Write out exactly the lines below that run from the one containing "M 246,1363 L" through the one containing "M 117,1533 L 151,1450 L 141,1328", both included, with no other lines.

# Dataset entries
####
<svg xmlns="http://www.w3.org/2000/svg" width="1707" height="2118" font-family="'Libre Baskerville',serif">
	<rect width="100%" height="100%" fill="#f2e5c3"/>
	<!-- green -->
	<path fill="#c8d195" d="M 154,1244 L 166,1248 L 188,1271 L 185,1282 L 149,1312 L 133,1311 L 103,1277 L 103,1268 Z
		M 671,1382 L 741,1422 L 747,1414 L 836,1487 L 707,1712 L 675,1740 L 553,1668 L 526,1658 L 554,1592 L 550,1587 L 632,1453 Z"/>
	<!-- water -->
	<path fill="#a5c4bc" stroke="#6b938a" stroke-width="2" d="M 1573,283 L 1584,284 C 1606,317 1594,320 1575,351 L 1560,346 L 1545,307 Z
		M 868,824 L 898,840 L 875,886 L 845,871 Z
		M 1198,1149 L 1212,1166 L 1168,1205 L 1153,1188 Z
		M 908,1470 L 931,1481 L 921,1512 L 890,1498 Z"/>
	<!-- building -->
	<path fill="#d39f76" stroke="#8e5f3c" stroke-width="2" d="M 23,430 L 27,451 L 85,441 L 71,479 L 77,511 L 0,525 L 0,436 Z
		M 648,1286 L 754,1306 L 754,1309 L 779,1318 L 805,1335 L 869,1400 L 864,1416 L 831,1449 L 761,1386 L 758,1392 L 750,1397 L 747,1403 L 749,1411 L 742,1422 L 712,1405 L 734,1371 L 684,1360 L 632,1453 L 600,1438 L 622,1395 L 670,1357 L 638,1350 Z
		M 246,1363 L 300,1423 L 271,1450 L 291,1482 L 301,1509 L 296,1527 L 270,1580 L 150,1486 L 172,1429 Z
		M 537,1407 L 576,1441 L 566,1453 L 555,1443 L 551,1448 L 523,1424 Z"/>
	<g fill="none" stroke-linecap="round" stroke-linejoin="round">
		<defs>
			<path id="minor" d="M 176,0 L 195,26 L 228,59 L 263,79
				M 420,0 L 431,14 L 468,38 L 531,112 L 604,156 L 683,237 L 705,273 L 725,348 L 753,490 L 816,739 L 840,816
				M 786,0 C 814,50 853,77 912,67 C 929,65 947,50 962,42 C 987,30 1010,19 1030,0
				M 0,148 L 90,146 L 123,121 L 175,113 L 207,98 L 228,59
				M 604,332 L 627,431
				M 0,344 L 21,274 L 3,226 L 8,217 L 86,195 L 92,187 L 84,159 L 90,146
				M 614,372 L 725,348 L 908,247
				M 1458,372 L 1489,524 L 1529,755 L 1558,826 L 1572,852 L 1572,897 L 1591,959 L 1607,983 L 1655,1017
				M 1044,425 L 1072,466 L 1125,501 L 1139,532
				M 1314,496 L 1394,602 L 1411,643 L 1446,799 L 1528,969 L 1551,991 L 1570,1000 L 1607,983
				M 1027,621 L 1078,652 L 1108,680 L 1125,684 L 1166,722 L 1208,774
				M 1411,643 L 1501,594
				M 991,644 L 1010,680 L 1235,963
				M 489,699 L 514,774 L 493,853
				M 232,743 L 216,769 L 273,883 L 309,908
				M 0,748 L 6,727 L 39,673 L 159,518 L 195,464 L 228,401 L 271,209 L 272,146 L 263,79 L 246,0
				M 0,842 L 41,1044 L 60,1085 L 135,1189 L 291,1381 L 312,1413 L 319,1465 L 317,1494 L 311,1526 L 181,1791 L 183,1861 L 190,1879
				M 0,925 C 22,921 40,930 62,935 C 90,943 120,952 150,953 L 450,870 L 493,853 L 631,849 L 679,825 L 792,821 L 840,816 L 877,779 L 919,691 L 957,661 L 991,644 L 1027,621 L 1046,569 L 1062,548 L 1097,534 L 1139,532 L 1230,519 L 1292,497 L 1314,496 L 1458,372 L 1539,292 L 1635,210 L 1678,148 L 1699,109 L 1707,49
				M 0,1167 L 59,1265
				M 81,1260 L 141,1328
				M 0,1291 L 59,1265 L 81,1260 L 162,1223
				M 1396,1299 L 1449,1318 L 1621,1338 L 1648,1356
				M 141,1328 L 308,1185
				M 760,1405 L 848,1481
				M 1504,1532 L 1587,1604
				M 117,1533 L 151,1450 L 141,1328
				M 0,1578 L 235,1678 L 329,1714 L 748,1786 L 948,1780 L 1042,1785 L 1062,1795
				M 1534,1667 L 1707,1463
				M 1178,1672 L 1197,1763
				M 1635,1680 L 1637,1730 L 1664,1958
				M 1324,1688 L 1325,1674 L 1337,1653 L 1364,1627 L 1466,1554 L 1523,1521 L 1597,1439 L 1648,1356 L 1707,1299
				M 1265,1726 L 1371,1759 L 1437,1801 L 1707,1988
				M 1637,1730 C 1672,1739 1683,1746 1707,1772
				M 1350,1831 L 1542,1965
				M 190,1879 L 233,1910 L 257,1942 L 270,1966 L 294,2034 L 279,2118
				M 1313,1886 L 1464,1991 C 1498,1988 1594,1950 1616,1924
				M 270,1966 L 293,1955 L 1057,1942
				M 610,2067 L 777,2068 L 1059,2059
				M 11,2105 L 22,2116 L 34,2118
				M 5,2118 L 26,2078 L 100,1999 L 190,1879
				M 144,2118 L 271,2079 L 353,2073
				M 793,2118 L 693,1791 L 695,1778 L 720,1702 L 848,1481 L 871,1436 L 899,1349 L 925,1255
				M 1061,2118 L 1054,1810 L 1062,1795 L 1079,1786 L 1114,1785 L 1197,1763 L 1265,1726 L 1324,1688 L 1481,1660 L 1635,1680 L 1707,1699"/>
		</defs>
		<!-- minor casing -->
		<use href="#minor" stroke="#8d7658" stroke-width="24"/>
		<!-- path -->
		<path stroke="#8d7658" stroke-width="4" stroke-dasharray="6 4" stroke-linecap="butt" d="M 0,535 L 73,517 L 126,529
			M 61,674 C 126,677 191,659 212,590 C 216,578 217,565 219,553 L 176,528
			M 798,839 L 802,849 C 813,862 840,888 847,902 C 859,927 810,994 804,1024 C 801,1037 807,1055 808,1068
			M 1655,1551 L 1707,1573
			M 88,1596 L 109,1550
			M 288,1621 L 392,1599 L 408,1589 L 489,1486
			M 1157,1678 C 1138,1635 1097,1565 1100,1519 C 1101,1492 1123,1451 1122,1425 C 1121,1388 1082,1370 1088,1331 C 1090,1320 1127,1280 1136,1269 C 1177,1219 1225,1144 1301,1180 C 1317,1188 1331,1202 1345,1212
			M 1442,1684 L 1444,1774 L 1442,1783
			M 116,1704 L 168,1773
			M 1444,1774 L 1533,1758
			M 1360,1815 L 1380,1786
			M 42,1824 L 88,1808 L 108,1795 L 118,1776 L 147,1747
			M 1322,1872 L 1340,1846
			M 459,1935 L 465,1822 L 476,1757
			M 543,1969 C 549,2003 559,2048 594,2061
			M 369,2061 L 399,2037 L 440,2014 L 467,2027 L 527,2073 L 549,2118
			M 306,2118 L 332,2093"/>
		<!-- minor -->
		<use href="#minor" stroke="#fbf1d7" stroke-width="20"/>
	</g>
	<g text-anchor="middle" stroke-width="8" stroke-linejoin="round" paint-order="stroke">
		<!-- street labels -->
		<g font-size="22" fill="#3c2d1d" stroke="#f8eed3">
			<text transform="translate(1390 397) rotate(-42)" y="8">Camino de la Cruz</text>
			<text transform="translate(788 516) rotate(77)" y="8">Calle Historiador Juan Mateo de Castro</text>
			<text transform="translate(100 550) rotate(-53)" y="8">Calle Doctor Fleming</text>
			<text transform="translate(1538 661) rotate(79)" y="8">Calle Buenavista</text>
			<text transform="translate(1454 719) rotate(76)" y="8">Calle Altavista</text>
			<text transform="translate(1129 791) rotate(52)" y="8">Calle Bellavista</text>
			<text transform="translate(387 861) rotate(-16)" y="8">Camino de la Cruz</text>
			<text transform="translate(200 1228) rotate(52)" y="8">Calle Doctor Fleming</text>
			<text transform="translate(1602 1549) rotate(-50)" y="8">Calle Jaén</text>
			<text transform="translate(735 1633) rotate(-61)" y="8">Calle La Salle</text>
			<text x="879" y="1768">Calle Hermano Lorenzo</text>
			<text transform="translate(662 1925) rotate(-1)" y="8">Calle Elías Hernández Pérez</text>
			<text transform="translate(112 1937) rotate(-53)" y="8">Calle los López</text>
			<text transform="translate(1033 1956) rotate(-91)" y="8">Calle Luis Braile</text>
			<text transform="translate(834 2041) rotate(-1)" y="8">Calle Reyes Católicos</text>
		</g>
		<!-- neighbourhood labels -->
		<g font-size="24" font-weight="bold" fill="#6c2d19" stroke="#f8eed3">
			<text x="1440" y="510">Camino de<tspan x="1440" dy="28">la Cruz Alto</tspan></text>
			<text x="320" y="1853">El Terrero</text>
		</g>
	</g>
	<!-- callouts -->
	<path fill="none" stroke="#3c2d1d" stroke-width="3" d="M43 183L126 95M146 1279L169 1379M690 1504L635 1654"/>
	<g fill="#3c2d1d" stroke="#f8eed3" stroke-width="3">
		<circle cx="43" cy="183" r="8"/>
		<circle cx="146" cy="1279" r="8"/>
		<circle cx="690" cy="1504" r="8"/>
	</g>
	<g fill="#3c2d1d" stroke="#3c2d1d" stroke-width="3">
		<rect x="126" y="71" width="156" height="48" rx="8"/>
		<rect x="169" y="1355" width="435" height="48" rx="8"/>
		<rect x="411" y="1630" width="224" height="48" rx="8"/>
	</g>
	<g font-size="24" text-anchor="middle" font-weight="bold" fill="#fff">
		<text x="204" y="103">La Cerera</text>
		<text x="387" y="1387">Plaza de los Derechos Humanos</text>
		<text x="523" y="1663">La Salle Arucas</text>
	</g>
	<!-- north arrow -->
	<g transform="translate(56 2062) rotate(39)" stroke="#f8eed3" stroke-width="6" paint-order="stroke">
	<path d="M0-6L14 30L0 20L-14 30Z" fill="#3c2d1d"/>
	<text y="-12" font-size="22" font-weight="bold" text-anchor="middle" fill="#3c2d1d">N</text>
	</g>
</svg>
####
# EXERCISE RESULT
		M 246,1363 L 300,1423 L 271,1450 L 291,1482 L 301,1509 L 296,1527 L 270,1580 L 150,1486 L 172,1429 Z
		M 537,1407 L 576,1441 L 566,1453 L 555,1443 L 551,1448 L 523,1424 Z"/>
	<g fill="none" stroke-linecap="round" stroke-linejoin="round">
		<defs>
			<path id="minor" d="M 176,0 L 195,26 L 228,59 L 263,79
				M 420,0 L 431,14 L 468,38 L 531,112 L 604,156 L 683,237 L 705,273 L 725,348 L 753,490 L 816,739 L 840,816
				M 786,0 C 814,50 853,77 912,67 C 929,65 947,50 962,42 C 987,30 1010,19 1030,0
				M 0,148 L 90,146 L 123,121 L 175,113 L 207,98 L 228,59
				M 604,332 L 627,431
				M 0,344 L 21,274 L 3,226 L 8,217 L 86,195 L 92,187 L 84,159 L 90,146
				M 614,372 L 725,348 L 908,247
				M 1458,372 L 1489,524 L 1529,755 L 1558,826 L 1572,852 L 1572,897 L 1591,959 L 1607,983 L 1655,1017
				M 1044,425 L 1072,466 L 1125,501 L 1139,532
				M 1314,496 L 1394,602 L 1411,643 L 1446,799 L 1528,969 L 1551,991 L 1570,1000 L 1607,983
				M 1027,621 L 1078,652 L 1108,680 L 1125,684 L 1166,722 L 1208,774
				M 1411,643 L 1501,594
				M 991,644 L 1010,680 L 1235,963
				M 489,699 L 514,774 L 493,853
				M 232,743 L 216,769 L 273,883 L 309,908
				M 0,748 L 6,727 L 39,673 L 159,518 L 195,464 L 228,401 L 271,209 L 272,146 L 263,79 L 246,0
				M 0,842 L 41,1044 L 60,1085 L 135,1189 L 291,1381 L 312,1413 L 319,1465 L 317,1494 L 311,1526 L 181,1791 L 183,1861 L 190,1879
				M 0,925 C 22,921 40,930 62,935 C 90,943 120,952 150,953 L 450,870 L 493,853 L 631,849 L 679,825 L 792,821 L 840,816 L 877,779 L 919,691 L 957,661 L 991,644 L 1027,621 L 1046,569 L 1062,548 L 1097,534 L 1139,532 L 1230,519 L 1292,497 L 1314,496 L 1458,372 L 1539,292 L 1635,210 L 1678,148 L 1699,109 L 1707,49
				M 0,1167 L 59,1265
				M 81,1260 L 141,1328
				M 0,1291 L 59,1265 L 81,1260 L 162,1223
				M 1396,1299 L 1449,1318 L 1621,1338 L 1648,1356
				M 141,1328 L 308,1185
				M 760,1405 L 848,1481
				M 1504,1532 L 1587,1604
				M 117,1533 L 151,1450 L 141,1328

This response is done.